---------- Excerto do documento ----------

Este espaço não devia estar a ser escrito por mim

Não devia porque eu, até hoje, sempre encontrei vocabulário que me definisse em vários aspetos da minha vida. Pelo menos naqueles que à identidade de género e à sexualidade dizem respeito. Calhou de serem os mais banais, tive sorte de sempre encontrar na língua as palavras que me definiam.

Neste tema, o espaço deve ser dado a quem ele diz respeito. A quem viveu – e a quem vive – com a certeza de não se identificar plenamente com as definições que a língua – e, portanto, nós –, estabeleceu. A quem quer, precisa, encontrar essa definição porque a necessidade de identidade, de pertença é tão intrínseca como as caraterísticas únicas que fazem de nós o que somos. Porque todos somos algo, alguém. E se as palavras mulher cisgénero ou heterossexual (e uma imensidade de outras, conhecidas e por inventar) me definem, quem sou eu para dizer que alguém tem que se encaixar nas definições que a língua conhece hoje? Se alguém se sente limitado por ter que responder – para corresponder – por um “ele” ou “ela”, sentir atração – romântica ou sexual – por alguém do sexo oposto, parece só natural que a língua siga o caminho que sempre seguiu, e sempre seguirá mesmo que escrevamos rios de textos sobre a sua sacralidade: o da evolução.

Se farmácia deixou de ser com “ph” e grande parte de nós até está a assimilar bem que “ação” ou “batismo” tinham letras a mais, porque não admitir tudo o mais que a língua trouxer para melhor definir a realidade?

----------

- [Exercícios a realizar]
1. Transcreva do texto sobre língua e identidade de género tudo o que vai desde "Se farmácia deixou" até "definir a realidade?".
2. Reescreva em forma de lista o parágrafo do texto sobre língua e identidade de género que começa por "Neste tema, o espaço deve ser dado", conservando os factos principais.
3. Traduza para inglês a seguinte frase do texto sobre língua e identidade de género: "Se farmácia deixou de ser com “ph” e grande parte de nós até está a assimilar bem que “ação” ou “batismo” tinham letras a mais, porque não admitir tudo o mais que a língua trouxer para melhor definir a realidade?"

---------- Extrato de dados ----------

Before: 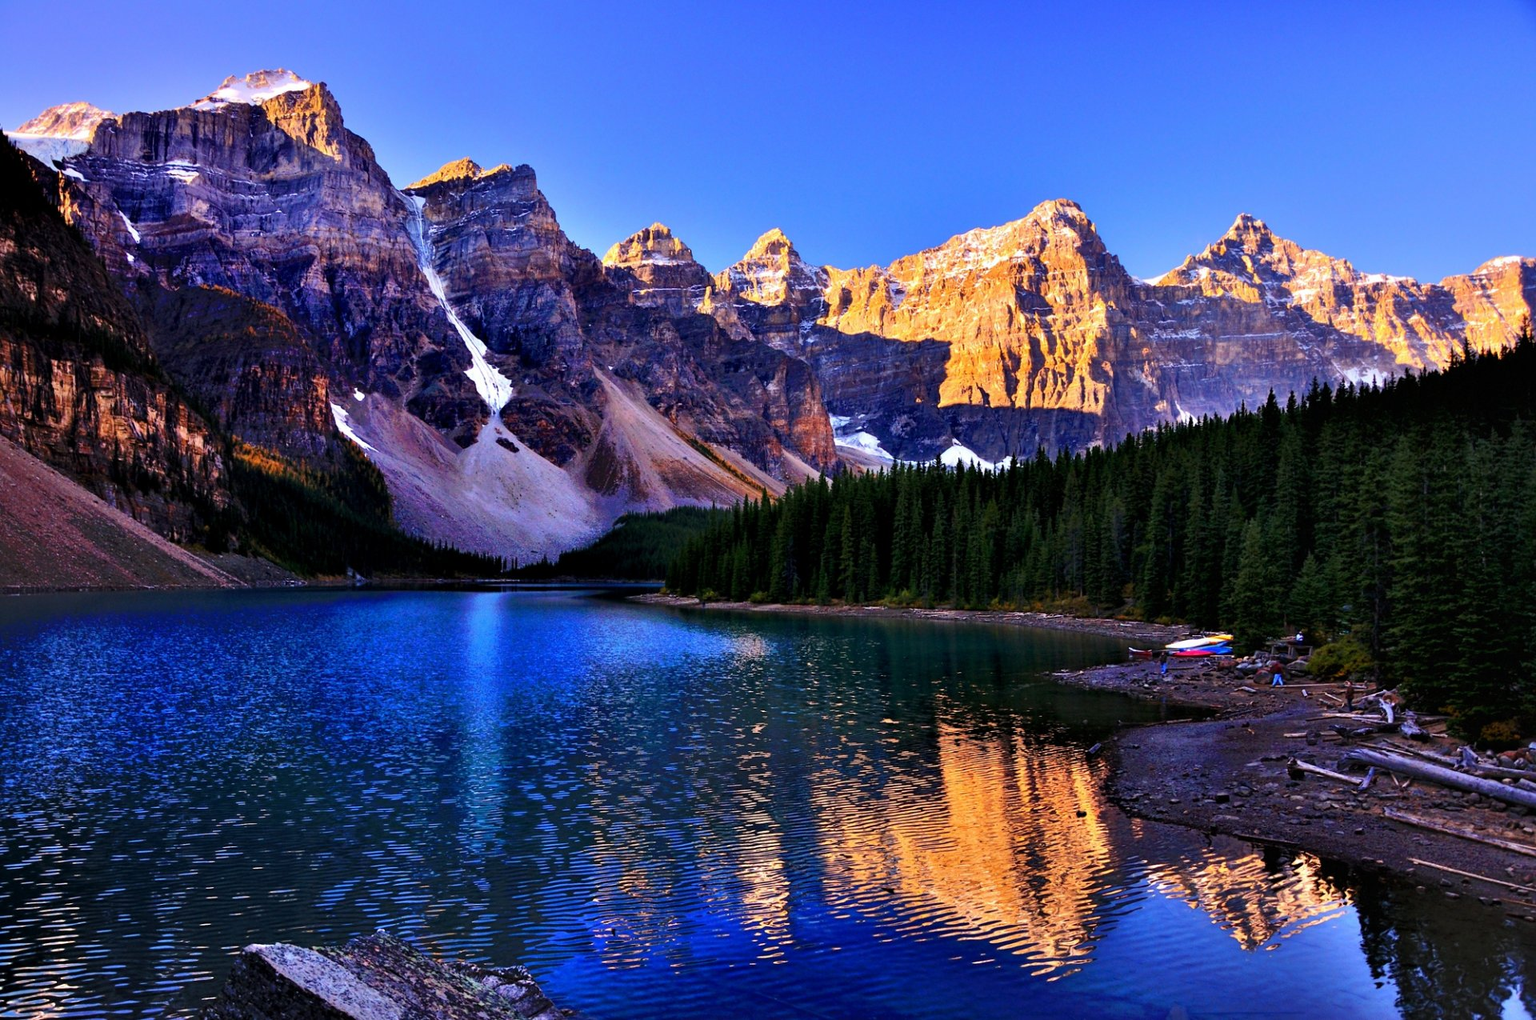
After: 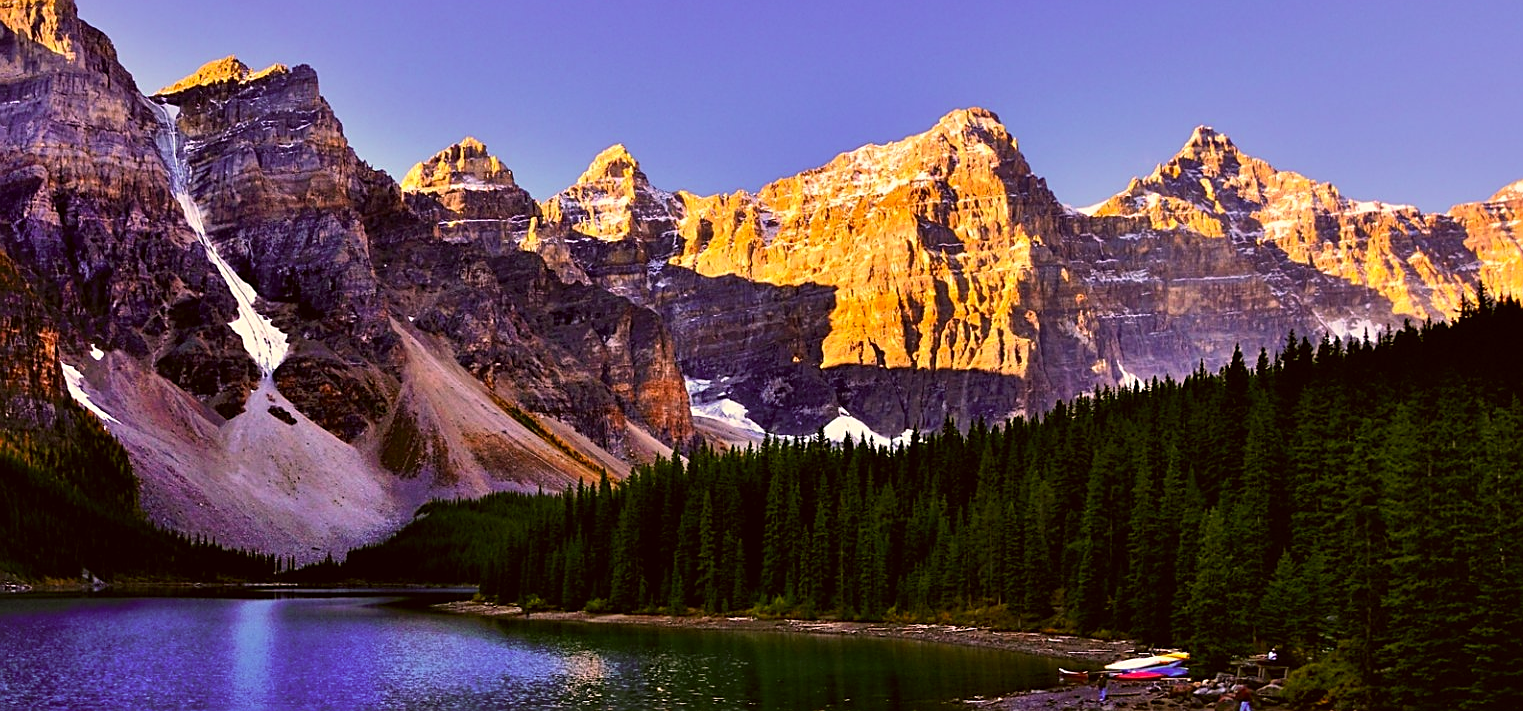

----------

- [Respostas por exercício]
1.
Se farmácia deixou de ser com “ph” e grande parte de nós até está a assimilar bem que “ação” ou “batismo” tinham letras a mais, porque não admitir tudo o mais que a língua trouxer para melhor definir a realidade?

2.
- O espaço deve ser dado a quem o tema diz respeito: a quem viveu e vive sem se identificar plenamente com as definições estabelecidas pela língua.
- Essas pessoas querem e precisam de encontrar uma definição, porque a necessidade de identidade e de pertença é tão intrínseca como as caraterísticas únicas que nos fazem ser quem somos.
- Todos somos algo, alguém.
- Se palavras como mulher cisgénero ou heterossexual definem quem escreve, ninguém pode exigir que outra pessoa se encaixe nas definições que a língua conhece hoje.
- Se alguém se sente limitado por ter de responder por "ele" ou "ela" ou de sentir atração, romântica ou sexual, por alguém do sexo oposto, é natural que a língua siga o caminho que sempre seguiu: o da evolução.

3. If "farmácia" is no longer written with "ph" and a large part of us are even coming to accept well that "ação" or "batismo" had too many letters, why not accept everything else the language brings to better define reality?